To avoid it, there are a couple of things you can do…the burning on the backside is caused by flashback, which is fed by air… you can reduce it by sticking sheets of masking tape down on the bed itself, and making sure that the material is perfectly flat on the tray. (I’m not talking about it “looking” flat…you have to make sure. Even 1 mm of warp is going to affect the results and increase flashback.) There are some free pins designed by @eljefe4 that you can cut here to force any warp out of the material…they help a lot.
So your original question was whether that was the best possible result you would be able to get using Proofgrade, and a Glowfirge file, and pre-set settings. The problem with flashback can occur on any file, and it has to do with the nearly imperceptible warp that can appear in wood of any kind, unless you know how to deal with it. We do that by keeping the material perfectly flat on the bed to cut down on the air feed underneath.
The next time you cut it, you might not see the same results. So no, it can look a lot better than that. Make sure the material is pinned down completely flat, all around, and for detailed cuts, it can help to block the air in the cells of the tray.

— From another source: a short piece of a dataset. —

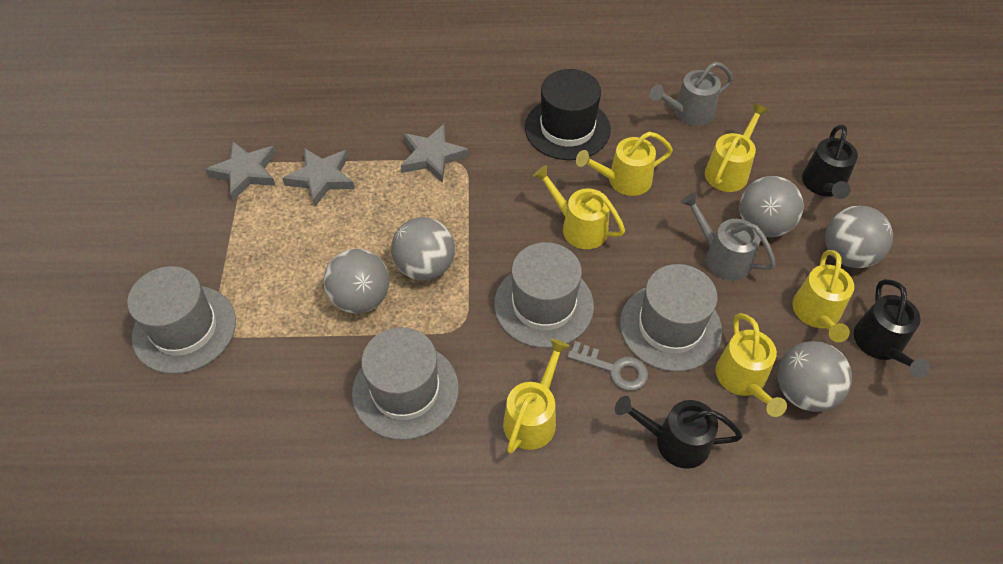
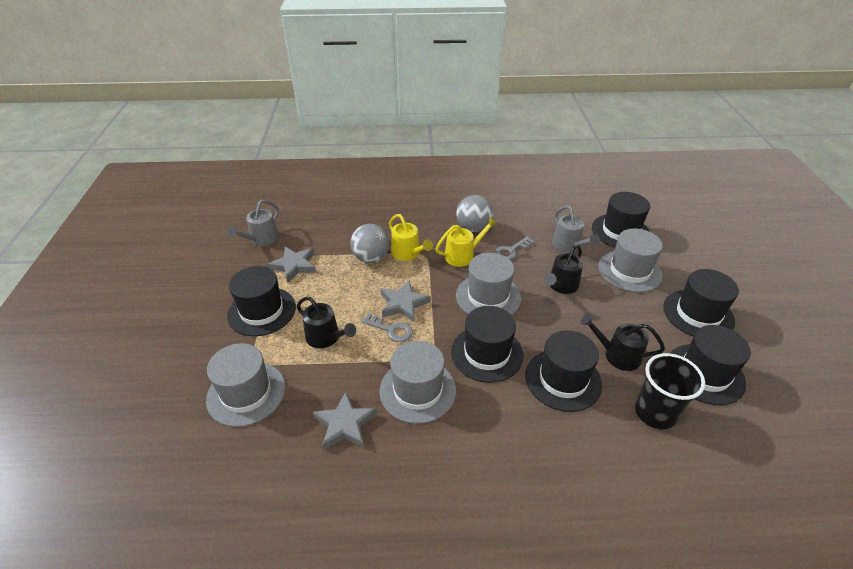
black cup: 0 -> 1
black hat: 1 -> 6
grey ball: 5 -> 2
grey key: 1 -> 2
yellow watering can: 6 -> 2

I’ve never had flashback burn thru the backing like that. It looked that way before removing the masking, but was clean after.

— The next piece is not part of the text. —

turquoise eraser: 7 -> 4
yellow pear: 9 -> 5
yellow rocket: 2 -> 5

What’s really bothering me is that some parts of that piece are just fine, and some are heavily burned. Natural materials vary across the sheet (draftboard, being manufactured like MDF, is very consistent) but (again) PG materials are usually pretty good and that kind of result is unusual.
I know support will simply ask you to try the “Gift of Good Measure” on draftboard, and it’s a handy test to know if your machine is working within specs, but what’s happened here is most unusual and the only thing I can think of is that this particular piece of ply had very little density in the areas that are burned.

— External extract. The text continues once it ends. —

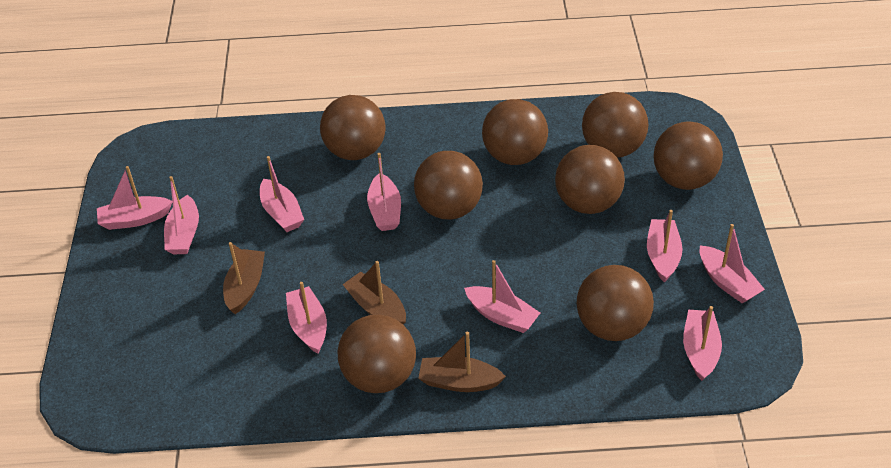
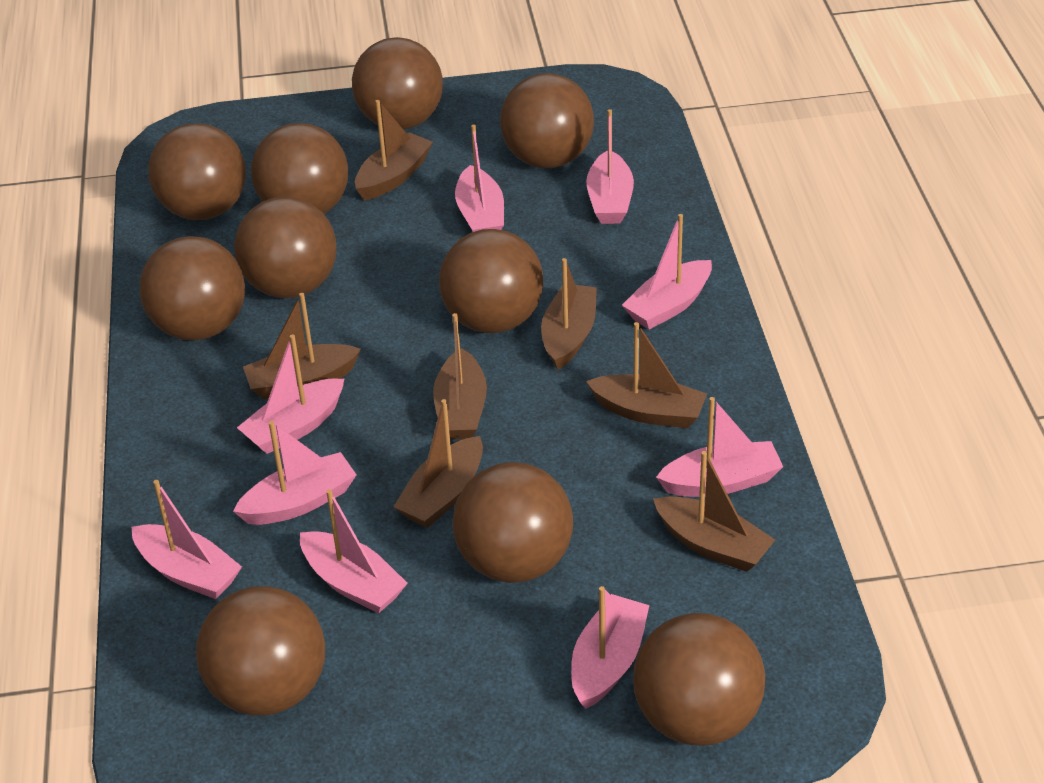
brown ball: 8 -> 10
brown boat: 3 -> 7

I had actually just printed the metric “Gift of Good Measure” five minutes before doing the piece in question because I had just finished wiping off all the lenses and bits for the first time and wanted to make sure everything was still good.
I’m sorry about the trouble when trying to print this design. When you ran the Gift of Good Measure print, did you notice any similar discoloration on the back of the finished print after the masking was removed?
Well, I’d now say your results are actually expected/typical, and I was wrong about not having that kind of flashback thru the masking.
These are pics of the back and front of a design I cut early on. It’s PG Maple ply using PG settings, masking was used and then removed. You can see I have a significant amount of scorching on the back side, although the front looks great. I cut this piece some time in early 2018, not that I think that matters. I usually take pics on my keyboard for scale, detail looks similar to that lid.
Thank you for letting us know. With this information in mind, the trouble could be due to the complexity of this design, and how close much of the intricate cuts and engravings are. If the same trouble occurs with other prints, please do not hesitate to reach out to us directly at email@example.com
@eflyguy thank you for checking that print. I do agree that this behavior may be present on this particular design.